• [What is required]: Your task is to find every line in the records that holds the string "none" and copy it.
BEGIN Provided information
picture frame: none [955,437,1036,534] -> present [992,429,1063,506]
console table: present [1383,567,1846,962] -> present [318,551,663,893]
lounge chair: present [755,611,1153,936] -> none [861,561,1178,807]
END Provided information
BEGIN Provided information
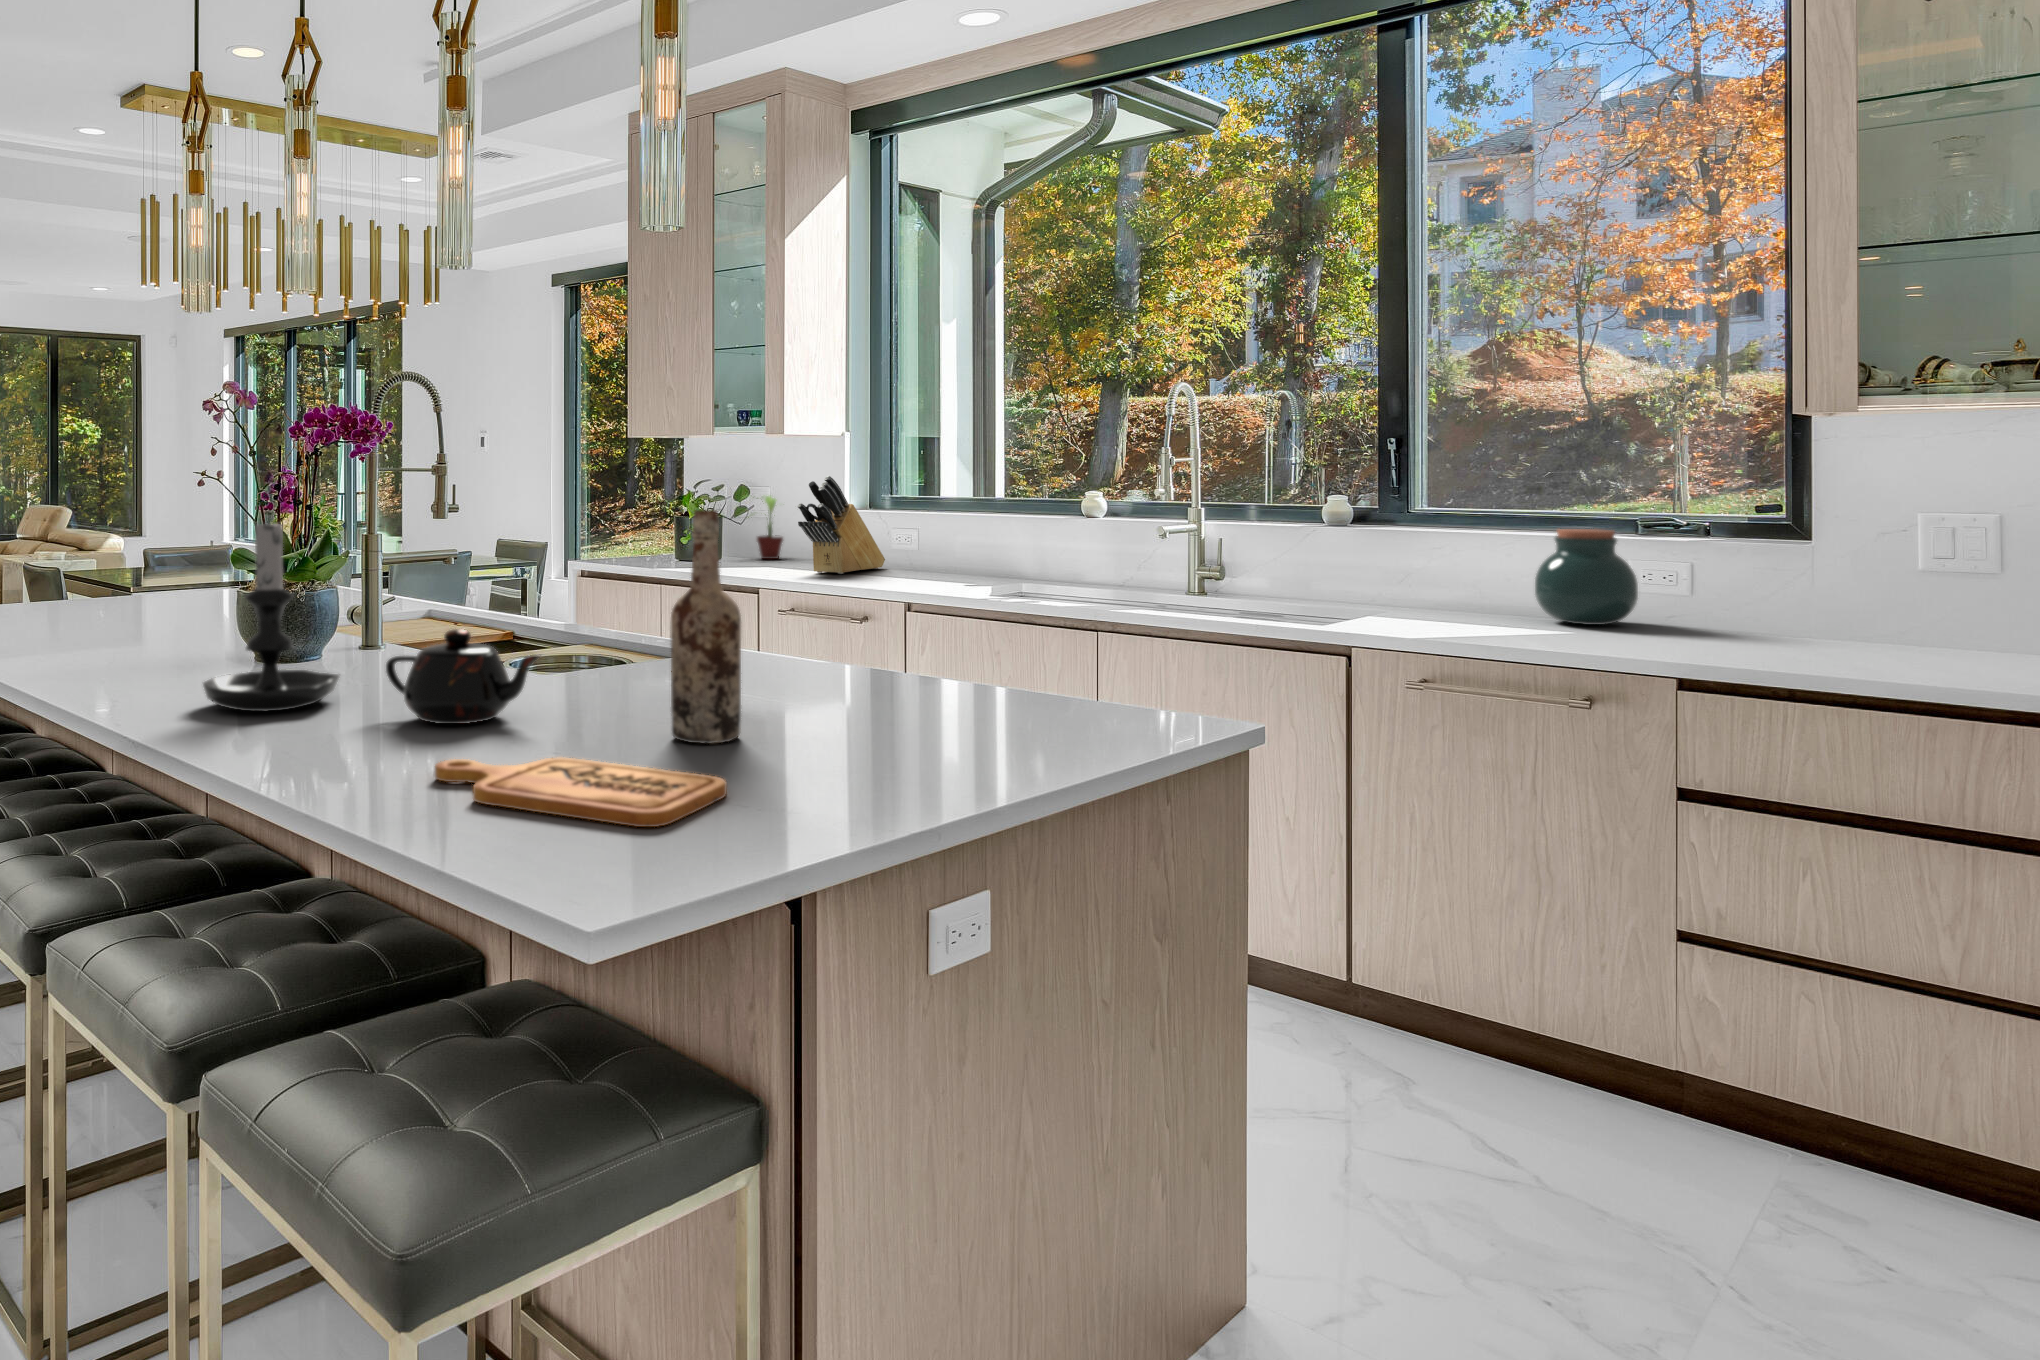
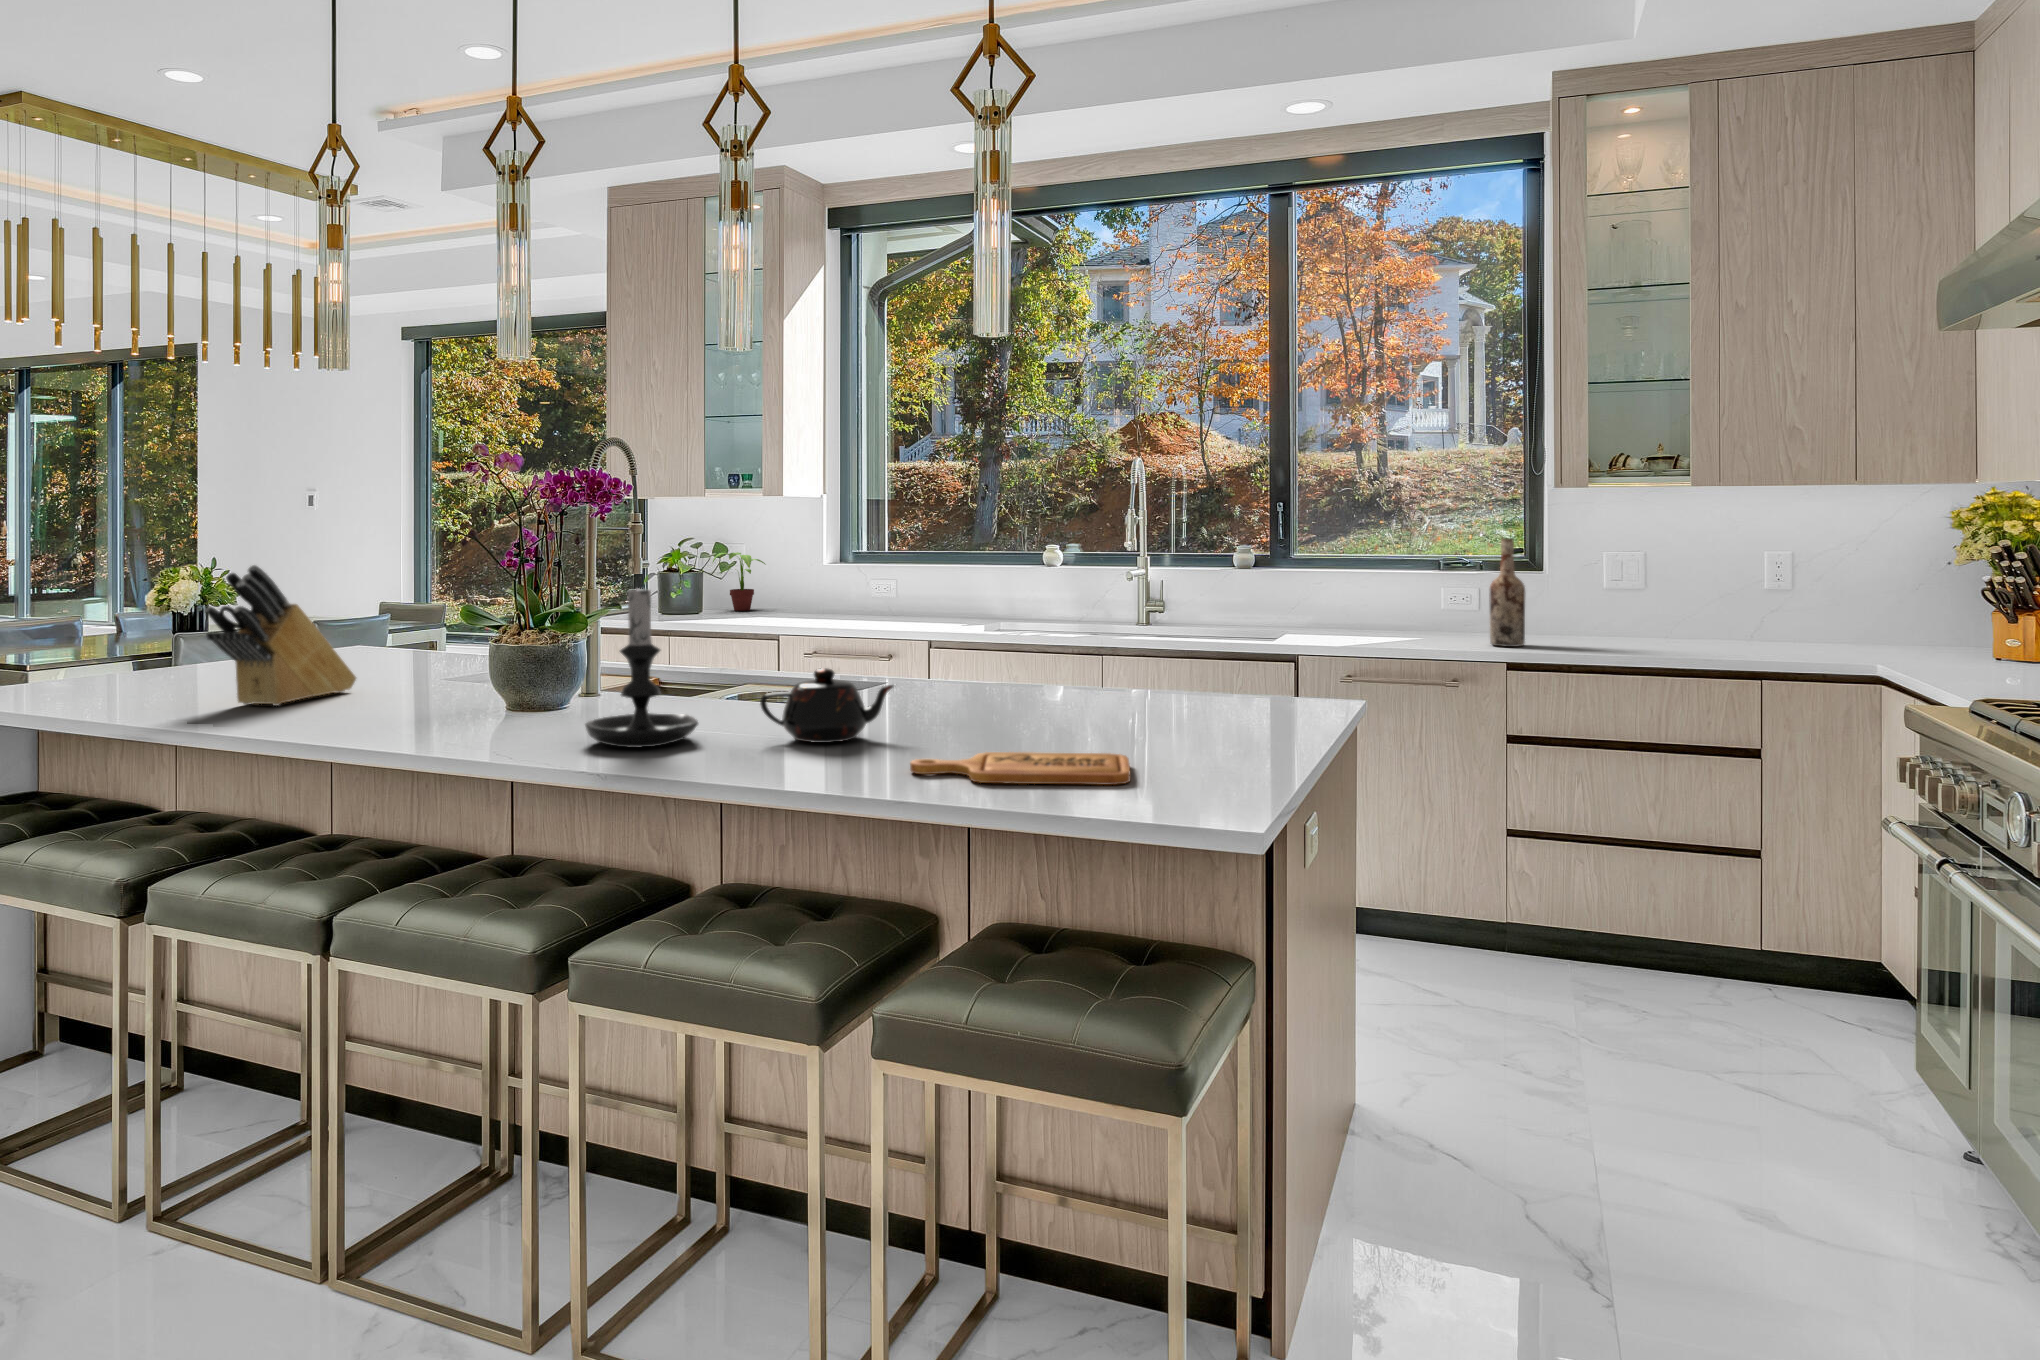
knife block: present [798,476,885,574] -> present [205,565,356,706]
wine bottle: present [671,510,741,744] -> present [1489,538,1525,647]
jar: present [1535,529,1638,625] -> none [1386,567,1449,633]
END Provided information
• [Answer for this exercise]:
picture frame: none [955,437,1036,534] -> present [992,429,1063,506]
lounge chair: present [755,611,1153,936] -> none [861,561,1178,807]
jar: present [1535,529,1638,625] -> none [1386,567,1449,633]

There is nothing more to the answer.